Trait associated type lifetime and self

Question

I have a struct that wraps a std::cell::Ref and provides access by reference to the underlying value. Something like this:

use std::cell::Ref;

struct IntAccess<'a> {
    i: Ref<'a, i32>,
}

impl IntAccess<'_> {
    fn get(&self) -> &i32 {
        &self.i
    }
}

This works fine. Since I have multiple structs like this, I'd like to define a common trait:

trait Access {
    type Item;
    fn get(&self) -> Self::Item;
}

However, I get into trouble when trying to implement Access for IntAccess:

impl<'a> Access for IntAccess<'a> {
    type Item = &'a i32;

    fn get(&self) -> Self::Item {
        &self.i
    }
}

It fails with the following error:

error[E0495]: cannot infer an appropriate lifetime for borrow expression due to conflicting requirements
  --> src/main.rs:23:9
   |
23 |         &self.i
   |         ^^^^^^^
   |
note: first, the lifetime cannot outlive the anonymous lifetime defined here...
  --> src/main.rs:22:12
   |
22 |     fn get(&self) -> Self::Item {
   |            ^^^^^
note: ...so that reference does not outlive borrowed content
  --> src/main.rs:23:9
   |
23 |         &self.i
   |         ^^^^^^^
note: but, the lifetime must be valid for the lifetime `'a` as defined here...
  --> src/main.rs:19:6
   |
19 | impl<'a> Access for IntAccess<'a> {
   |      ^^
note: ...so that the types are compatible
  --> src/main.rs:22:33
   |
22 |       fn get(&self) -> Self::Item {
   |  _________________________________^
23 | |         &self.i
24 | |     }
   | |_____^
   = note: expected `<IntAccess<'a> as Access>`
              found `<IntAccess<'_> as Access>`

I think I kind of get what the compiler is trying to tell me: I'm trying to borrow self.i which has an anonymous lifetime unrelated to the lifetime of Self::Item ('a). So what seems to be needed is to somehow tie the lifetime of self in get to the lifetime 'a. Is there a way to do this?
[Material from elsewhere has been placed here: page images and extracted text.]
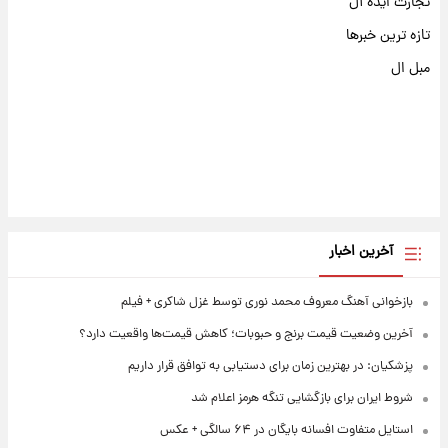
تجارت ایده آل
تازه ترین خبرها
مبل ال
آخرین اخبار
بازخوانی آهنگ معروف محمد نوری توسط غزل شاکری + فیلم
آخرین وضعیت قیمت برنج و حبوبات؛ کاهش قیمت‌ها واقعیت دارد؟
پزشکیان: در بهترین زمان برای دستیابی به توافق قرار داریم
شروط ایران برای بازگشایی تنگه هرمز اعلام شد
استایل متفاوت افسانه بایگان در ۶۴ سالگی + عکس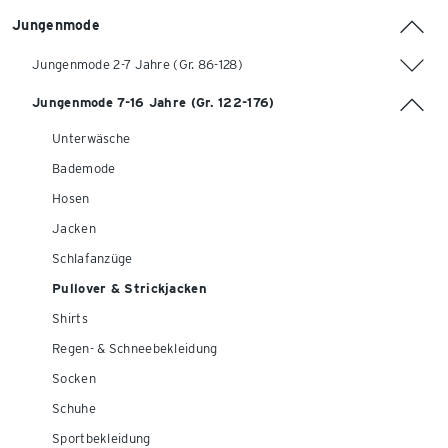
Jungenmode
Jungenmode 2-7 Jahre (Gr. 86-128)
Jungenmode 7-16 Jahre (Gr. 122-176)
Unterwäsche
Bademode
Hosen
Jacken
Schlafanzüge
Pullover & Strickjacken
Shirts
Regen- & Schneebekleidung
Socken
Schuhe
Sportbekleidung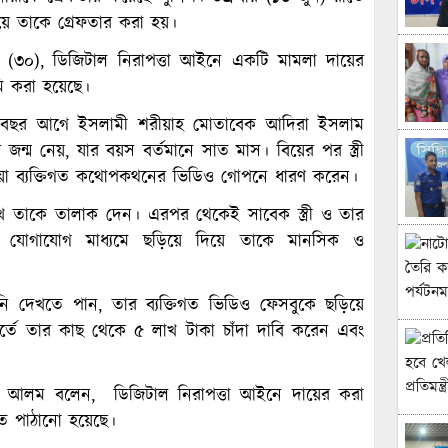
ে তাকে গ্রেফতার করা হয়।
খ (৩০), ডিজিটাল নিরাপত্তা আইনে একটি মামলা দায়ের
 করা হয়েছে।
ুই বছর আগে ইসলামী শরীয়াহ মোতাবেক আদিরা ইসলাম
 জন্ম নেয়, যার বয়স বর্তমানে সাত মাস। বিয়ের পর স্ত্রী
যে হওয়া ব্যক্তিগত কথোপকথনের ভিডিও গোপনে ধারণ করেন।
শেখ তাকে তালাক দেন। এরপর থেকেই সাবেক স্ত্রী ও তার
ক যোগাযোগ মাধ্যমে ছড়িয়ে দিয়ে তাকে মানসিক ও
 দেখতে পান, তার ব্যক্তিগত ভিডিও ফেসবুকে ছড়িয়ে
র্তে তার কাছ থেকে ৫ লাখ টাকা চাঁদা দাবি করেন এবং
িনূর আলম বলেন, ডিজিটাল নিরাপত্তা আইনে দায়ের করা
ে পাঠানো হয়েছে।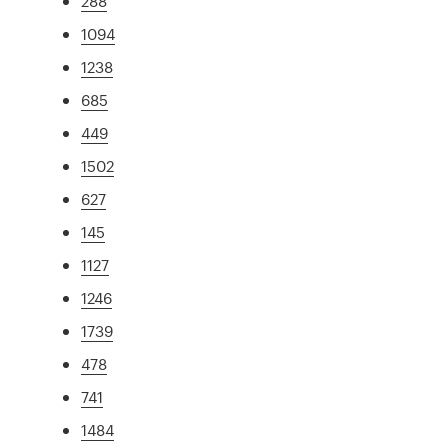
288
1094
1238
685
449
1502
627
145
1127
1246
1739
478
741
1484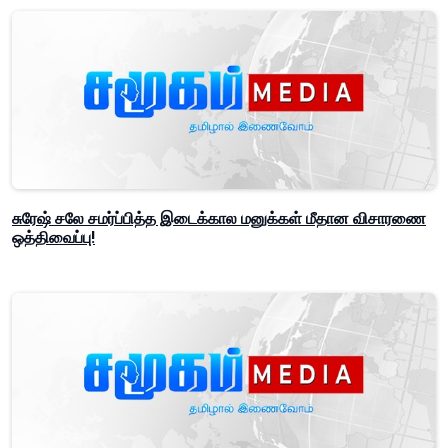
சுரேஷ் சலே சமர்ப்பித்த இடைக்கால மனுக்கள் மீதான விசாரணை
ஒத்திவைப்பு!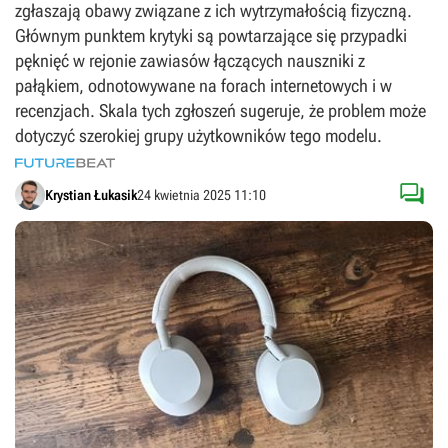
zgłaszają obawy związane z ich wytrzymałością fizyczną.
Głównym punktem krytyki są powtarzające się przypadki
pęknięć w rejonie zawiasów łączących nauszniki z
pałąkiem, odnotowywane na forach internetowych i w
recenzjach. Skala tych zgłoszeń sugeruje, że problem może
dotyczyć szerokiej grupy użytkowników tego modelu.

Krystian Łukasik
24 kwietnia 2025 11:10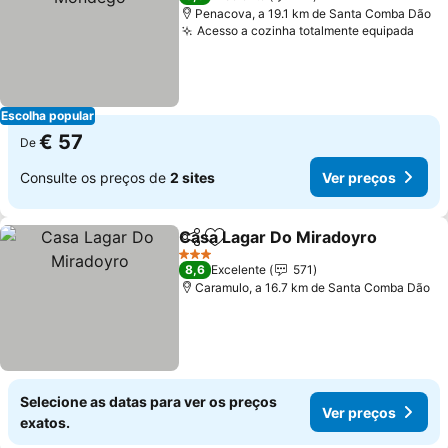
Penacova, a 19.1 km de Santa Comba Dão
Acesso a cozinha totalmente equipada
Escolha popular
€ 57
De
Consulte os preços de
2 sites
Ver preços
Casa Lagar Do Miradoyro
Partilhar
Adicionar aos favoritos
3 Estrelas
8,6
Excelente
571
Caramulo, a 16.7 km de Santa Comba Dão
Selecione as datas para ver os preços
Ver preços
exatos.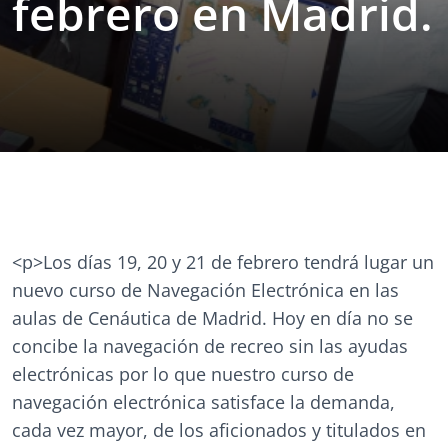
febrero en Madrid.
<p>Los días 19, 20 y 21 de febrero tendrá lugar un
nuevo curso de Navegación Electrónica en las
aulas de Cenáutica de Madrid. Hoy en día no se
concibe la navegación de recreo sin las ayudas
electrónicas por lo que nuestro curso de
navegación electrónica satisface la demanda,
cada vez mayor, de los aficionados y titulados en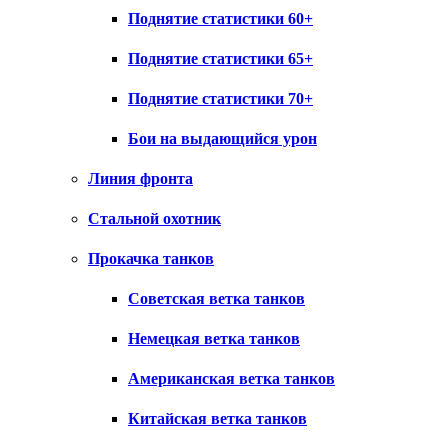
Поднятие статистики 60+
Поднятие статистики 65+
Поднятие статистики 70+
Бои на выдающийся урон
Линия фронта
Стальной охотник
Прокачка танков
Советская ветка танков
Немецкая ветка танков
Американская ветка танков
Китайская ветка танков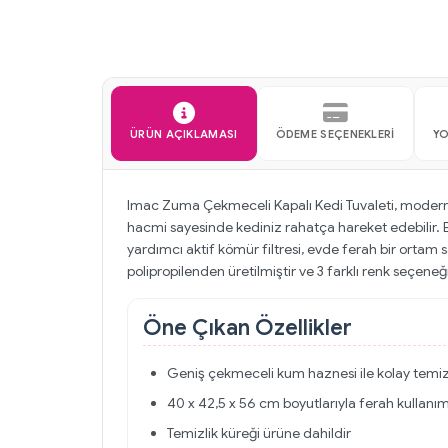
ÜRÜN AÇIKLAMASI
ÖDEME SEÇENEKLERI
Y
Imac Zuma Çekmeceli Kapalı Kedi Tuvaleti, modern ta
hacmi sayesinde kediniz rahatça hareket edebilir. B
yardımcı aktif kömür filtresi, evde ferah bir ortam 
polipropilenden üretilmiştir ve 3 farklı renk seçeneğ
Öne Çıkan Özellikler
Geniş çekmeceli kum haznesi ile kolay temiz
40 x 42,5 x 56 cm boyutlarıyla ferah kullanım
Temizlik küreği ürüne dahildir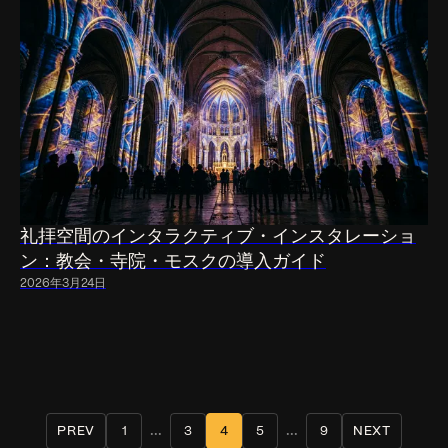
礼拝空間のインタラクティブ・インスタレーショ
ン：教会・寺院・モスクの導入ガイド
2026年3月24日
...
...
PREV
1
3
4
5
9
NEXT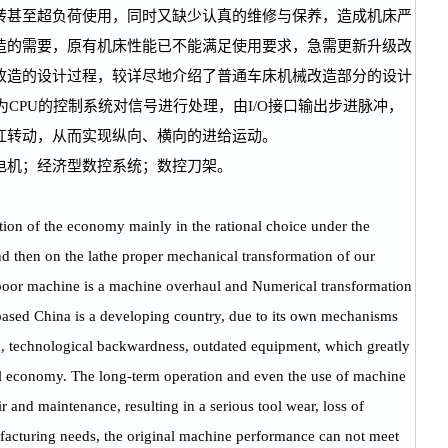
转甚至超负荷使用，同时又缺少认真的维修与保养，造成机床严
造的需要，原有机床性能已不能满足使用要求，急需更新升级改
改造的设计过程，较详尽地介绍了普通车床机械改造部分的设计
为CPU的控制系统对信号进行处理，由I/O接口输出步进脉冲，
杠转动，从而实现纵向、横向的进给运动。
电机；经济型数控系统；数控刀架。
ion of the economy mainly in the rational choice under the
d then on the lathe proper mechanical transformation of our
, poor machine is a machine overhaul and Numerical transformation
y-based China is a developing country, due to its own mechanisms
, technological backwardness, outdated equipment, which greatly
nal economy. The long-term operation and even the use of machine
ir and maintenance, resulting in a serious tool wear, loss of
ufacturing needs, the original machine performance can not meet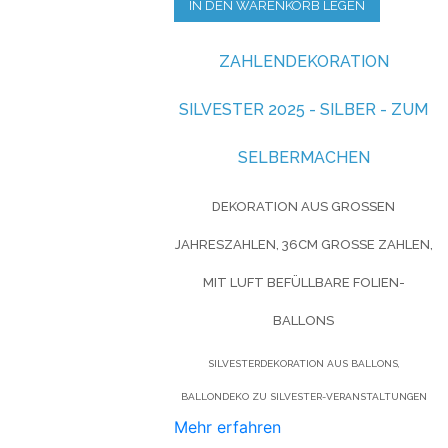
IN DEN WARENKORB LEGEN
ZAHLENDEKORATION
SILVESTER 2025 - SILBER - ZUM
SELBERMACHEN
DEKORATION AUS GROSSEN J
AHRESZAHLEN, 36CM GROSSE ZAHLEN, M
IT LUFT BEFÜLLBARE FOLIEN-B
ALLONS
SILVESTERDEKORATION AUS BALLONS,
BALLONDEKO ZU SILVESTER-VERANSTALTUNGEN
Mehr erfahren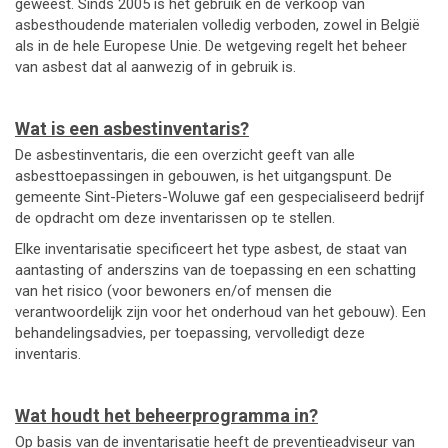
geweest. Sinds 2005 is het gebruik en de verkoop van
asbesthoudende materialen volledig verboden, zowel in België
als in de hele Europese Unie. De wetgeving regelt het beheer
van asbest dat al aanwezig of in gebruik is.
Wat is een asbestinventaris?
De asbestinventaris, die een overzicht geeft van alle
asbesttoepassingen in gebouwen, is het uitgangspunt. De
gemeente Sint-Pieters-Woluwe gaf een gespecialiseerd bedrijf
de opdracht om deze inventarissen op te stellen.
Elke inventarisatie specificeert het type asbest, de staat van
aantasting of anderszins van de toepassing en een schatting
van het risico (voor bewoners en/of mensen die
verantwoordelijk zijn voor het onderhoud van het gebouw). Een
behandelingsadvies, per toepassing, vervolledigt deze
inventaris.
Wat houdt het beheerprogramma in?
Op basis van de inventarisatie heeft de preventieadviseur van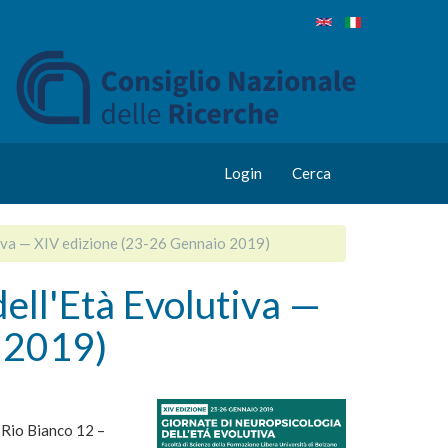
Login
Cerca
tiva — XIV edizione (23-26 Gennaio 2019)
ell'Età Evolutiva —
 2019)
 Rio Bianco 12 –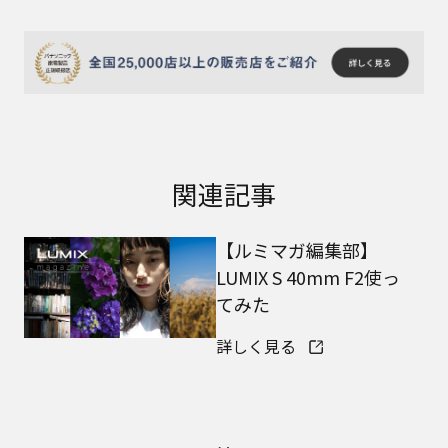
関連記事
【ルミマガ編集部】
LUMIX S 40mm F2使っ
てみた
詳しく見る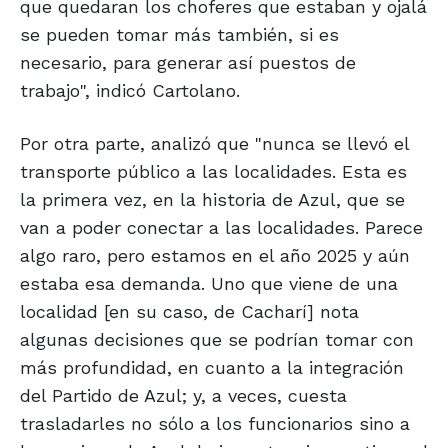
que quedaran los choferes que estaban y ojalá
se pueden tomar más también, si es
necesario, para generar así puestos de
trabajo", indicó Cartolano.
Por otra parte, analizó que "nunca se llevó el
transporte público a las localidades. Esta es
la primera vez, en la historia de Azul, que se
van a poder conectar a las localidades. Parece
algo raro, pero estamos en el año 2025 y aún
estaba esa demanda. Uno que viene de una
localidad [en su caso, de Cacharí] nota
algunas decisiones que se podrían tomar con
más profundidad, en cuanto a la integración
del Partido de Azul; y, a veces, cuesta
trasladarles no sólo a los funcionarios sino a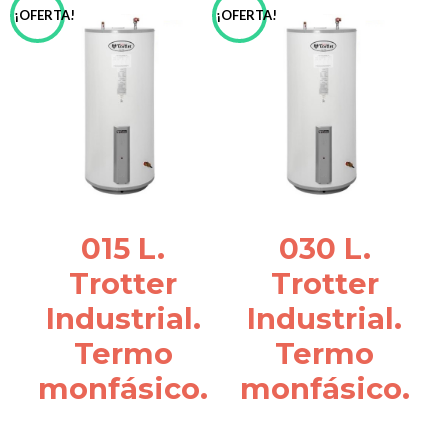
¡OFERTA!
¡OFERTA!
015 L.
030 L.
Trotter
Trotter
Industrial.
Industrial.
Termo
Termo
monfásico.
monfásico.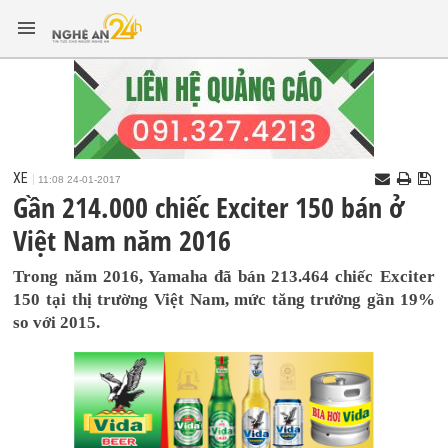
XE
11:08 24-01-2017
Gần 214.000 chiếc Exciter 150 bán ở
Việt Nam năm 2016
Trong năm 2016, Yamaha đã bán 213.464 chiếc Exciter
150 tại thị trường Việt Nam, mức tăng trưởng gần 19%
so với 2015.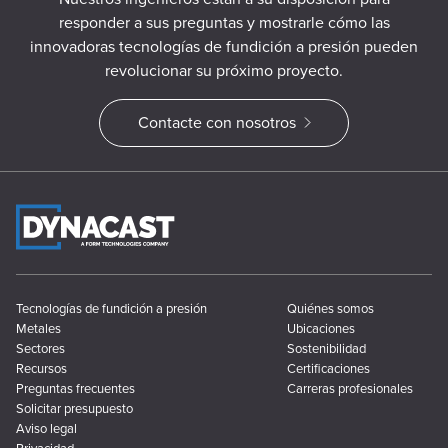
responder a sus preguntas y mostrarle cómo las
innovadoras tecnologías de fundición a presión pueden
revolucionar su próximo proyecto.
Contacte con nosotros
Tecnologías de fundición a presión
Quiénes somos
Metales
Ubicaciones
Sectores
Sostenibilidad
Recursos
Certificaciones
Preguntas frecuentes
Carreras profesionales
Solicitar presupuesto
Aviso legal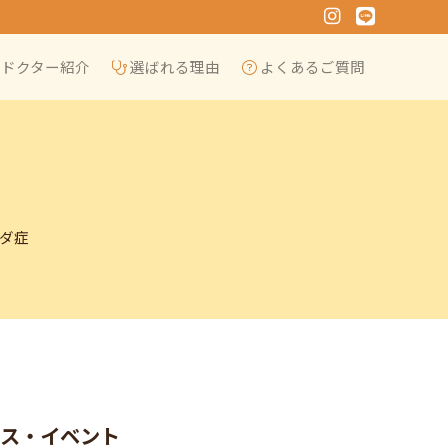
Instagram
Line
ドクター紹介
選ばれる理由
よくあるご質問
ジダ症
ース・イベント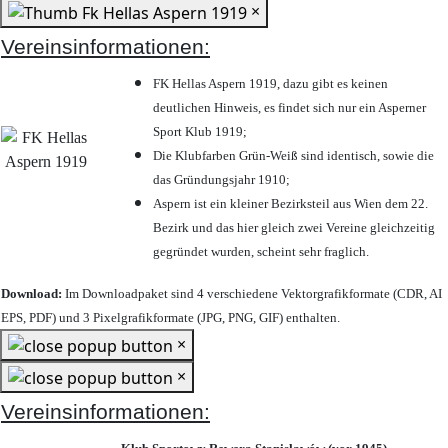
×
Vereinsinformationen:
FK Hellas Aspern 1919, dazu gibt es keinen
deutlichen Hinweis, es findet sich nur ein Asperner
Sport Klub 1919
;
Die Klubfarben Grün-Weiß sind identisch, sowie die
das Gründungsjahr 1910
;
Aspern ist ein kleiner Bezirksteil aus Wien dem 22.
Bezirk und das hier gleich zwei Vereine gleichzeitig
gegründet wurden, scheint sehr fraglich.
Download:
Im Downloadpaket sind 4 verschiedene Vektorgrafikformate (CDR, AI
EPS, PDF) und 3 Pixelgrafikformate (JPG, PNG, GIF) enthalten.
×
×
Vereinsinformationen: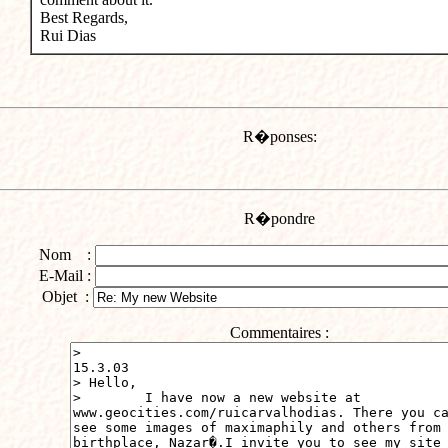
Best Regards,
Rui Dias
R�ponses:
R�pondre
Nom :
E-Mail :
Objet :
Commentaires :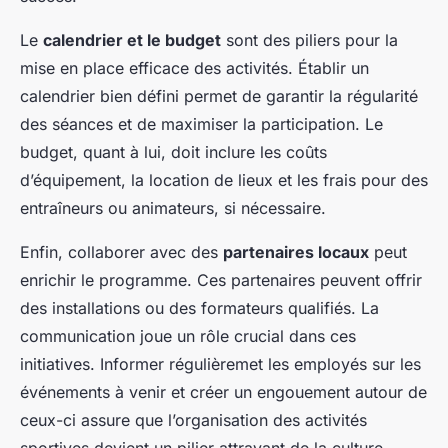
Le
calendrier et le budget
sont des piliers pour la
mise en place efficace des activités. Établir un
calendrier bien défini permet de garantir la régularité
des séances et de maximiser la participation. Le
budget, quant à lui, doit inclure les coûts
d’équipement, la location de lieux et les frais pour des
entraîneurs ou animateurs, si nécessaire.
Enfin, collaborer avec des
partenaires locaux
peut
enrichir le programme. Ces partenaires peuvent offrir
des installations ou des formateurs qualifiés. La
communication joue un rôle crucial dans ces
initiatives. Informer régulièremet les employés sur les
événements à venir et créer un engouement autour de
ceux-ci assure que l’organisation des activités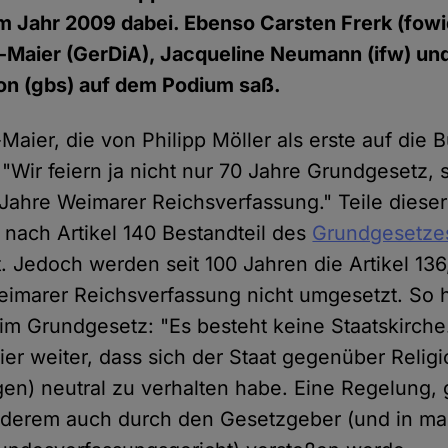
 Jahr 2009 dabei. Ebenso Carsten Frerk (fowi
-Maier (GerDiA), Jacqueline Neumann (ifw) un
n (gbs) auf dem Podium saß.
-Maier, die von Philipp Möller als erste auf die
 "Wir feiern ja nicht nur 70 Jahre Grundgesetz,
 Jahre Weimarer Reichsverfassung." Teile diese
 nach Artikel 140 Bestandteil des
Grundgesetze
. Jedoch werden seit 100 Jahren die Artikel 136
eimarer Reichsverfassung nicht umgesetzt. So h
im Grundgesetz: "Es besteht keine Staatskirche
er weiter, dass sich der Staat gegenüber Relig
n) neutral zu verhalten habe. Eine Regelung,
anderem auch durch den Gesetzgeber (und in ma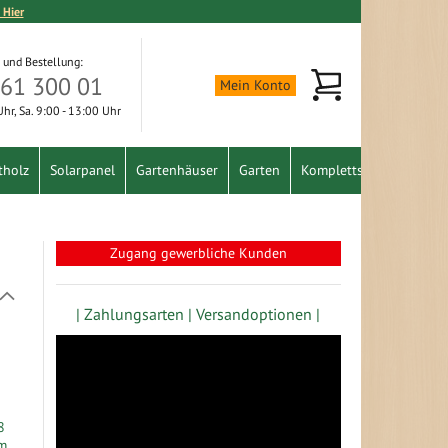
 Hier
 und Bestellung:
Mein Warenkorb
361 300 01
Mein Konto
 Uhr, Sa. 9:00 - 13:00 Uhr
tholz
Solarpanel
Gartenhäuser
Garten
Komplettset
Schnäpp
Zugang gewerbliche Kunden
In
absteigender
| Zahlungsarten |
Versandoptionen |
Richtung
festlegen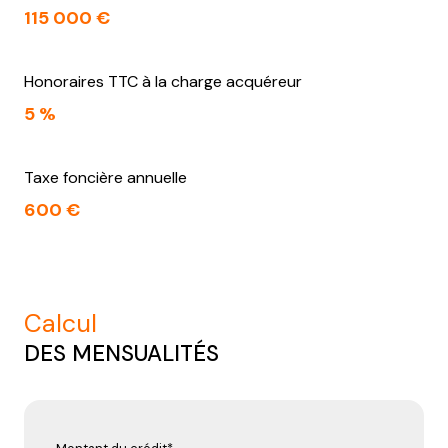
115 000 €
Honoraires TTC à la charge acquéreur
5 %
Taxe foncière annuelle
600 €
calcul
DES MENSUALITÉS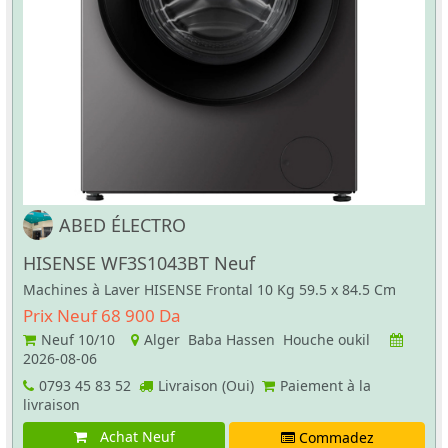
ABED ÉLECTRO
HISENSE WF3S1043BT Neuf
Machines à Laver HISENSE Frontal 10 Kg 59.5 x 84.5 Cm
Prix Neuf 68 900 Da
Neuf
10/10
Alger Baba Hassen Houche oukil
2026-08-06
0793 45 83 52
Livraison (Oui)
Paiement à la
livraison
Achat Neuf
Commadez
I have to admit that I don't fully grasp the problem. Since I pass the lifetime 'a to the Ref, and Ref internally stores a reference with this lifetime, it seems to me that it should somehow be possible to get a reference with lifetime 'a out of it without having to explicitly tie self to this lifetime as well. So what am I missing here?

Answer 1

Your understanding is correct. About your doubt, let's name the lifetimes for easier debugging:

impl<'a> Access for IntAccess<'a> {
    type Item = &'a i32;

    fn get<'b>(&'b self) -> Self::Item {
        &self.i
    }
}

self has the type &'b IntAccess<'a>. 'b is shorter than or equal to 'a - that is required for self to be well-formed, i.e. able to exist (otherwise, it would contain a dangling reference).

For that reason, we cannot borrow self for more than 'b - or we could do something like:

let v: IntAccess<'a>;
let inner: &'a i32 = {
    let r: &'b IntAccess<'a> = &v;
    <IntAccess<'a> as Access>::get(r)
}
let mut_r: &mut IntAccess<'a> = &mut v;

And we have both a shared and a mutable reference to (parts of) inner!

Your problem cannot be solved fully without Generic Associated Types. They allow you to parameterize an associated type by a lifetime, making it able to express "I want to return this associated type tied to the lifetime of self":

#![feature(generic_associated_types)]

trait Access {
    type Item<'a>
    where
        Self: 'a;
    fn get<'a>(&'a self) -> Self::Item<'a>;
    // Or, with lifetime elision:
    // fn get(&self) -> Self::Item<'_>;
}

impl<'a> Access for IntAccess<'a> {
    type Item<'b> = &'b i32
    where
        'a: 'b;

    fn get<'b>(&'b self) -> Self::Item<'b> {
        &self.i
    }
}

Playground.

Can we do that on stable? We can emulate that. Instead of implementing Access for IntAccess itself, we will implement it for a reference to it!

trait Access {
    type Item;
    fn get(self) -> Self::Item;
}

impl<'a, 'b> Access for &'b IntAccess<'a> {
    type Item = &'b i32;
    fn get(self) -> &'b i32 {
        &self.i
    }
}

Playground

This does not always work, and thus is not a full replacement to GATs, but is good enough in this case.